Maybe science now instills a sense of humility, and even a sober intellectual recognition that not all the questions have answers.
You would have plenty of company if you drew a blank if asked to name a living scientist: A 2017 survey found that only 19 percent of Americans could do so. Stephen Hawking, who died last March, was the scientist most likely to be mentioned by survey respondents, followed by Neil deGrasse Tyson and Bill Nye.
Of course, it’s easy to dismiss popularizers such as Tyson and Nye as belonging to a different class of scientist from that of the Nobel Prize–winning Hawking. Tyson has not been involved in astrophysics research for years, and Nye has never been a working scientist. Science popularizers rather than popular scientists, they are known for their publicity efforts on behalf of science rather than their scientific genius or attainments.

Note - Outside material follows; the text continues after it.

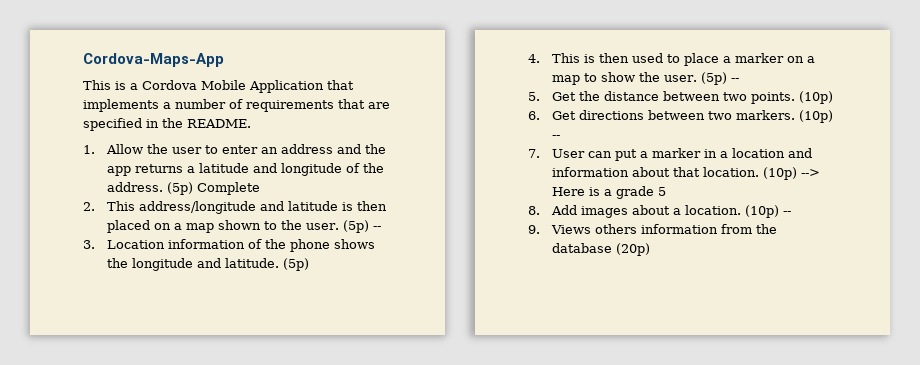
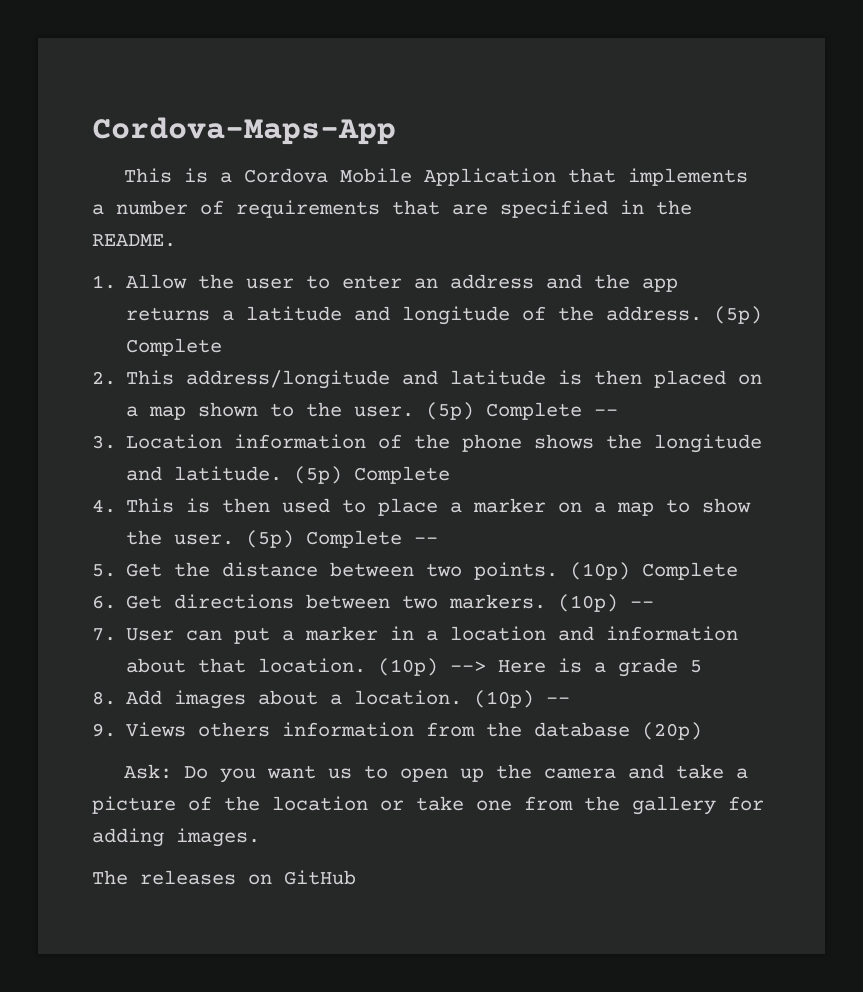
(369, 226) none -> [486,402,583,420] Complete
(309, 264) none -> [354,466,451,484] Complete
(727, 78) none -> [306,530,403,548] Complete
(833, 97) none -> [642,562,739,580] Complete
(650, 249) none -> [124,764,749,783] [92,796,764,815] [92,828,260,847] [92,870,356,885] // Ask: Do you want us to open up the camera and take a picture of the location or take one from the gallery for adding images. // The releases on GitHub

Figures such as Hawking or his predecessors in theoretical physics—most famously Albert Einstein, but also the freewheeling Richard Feynman and the polymathic and tragic J. Robert Oppenheimer—inspired awe for their intellectual achievements. They were seen as geniuses—not in the loose sense that might be applied to racehorses, but in the stricter sense of possessing intellectual powers far above those of the mass of humanity.
In recognition of their intelligence, the general public tended to take the pronouncements of such figures very seriously, even on issues beyond their scientific expertise. Einstein opined on world government. Oppenheimer tried to forestall a nuclear arms race. And Hawking spoke publicly about the existential threats facing humanity, ranging from artificial intelligence to unfettered capitalism. What made it possible for those twentieth-century scientists to become so widely respected for their genius, and why are there so few scientists today who reach such levels of fame?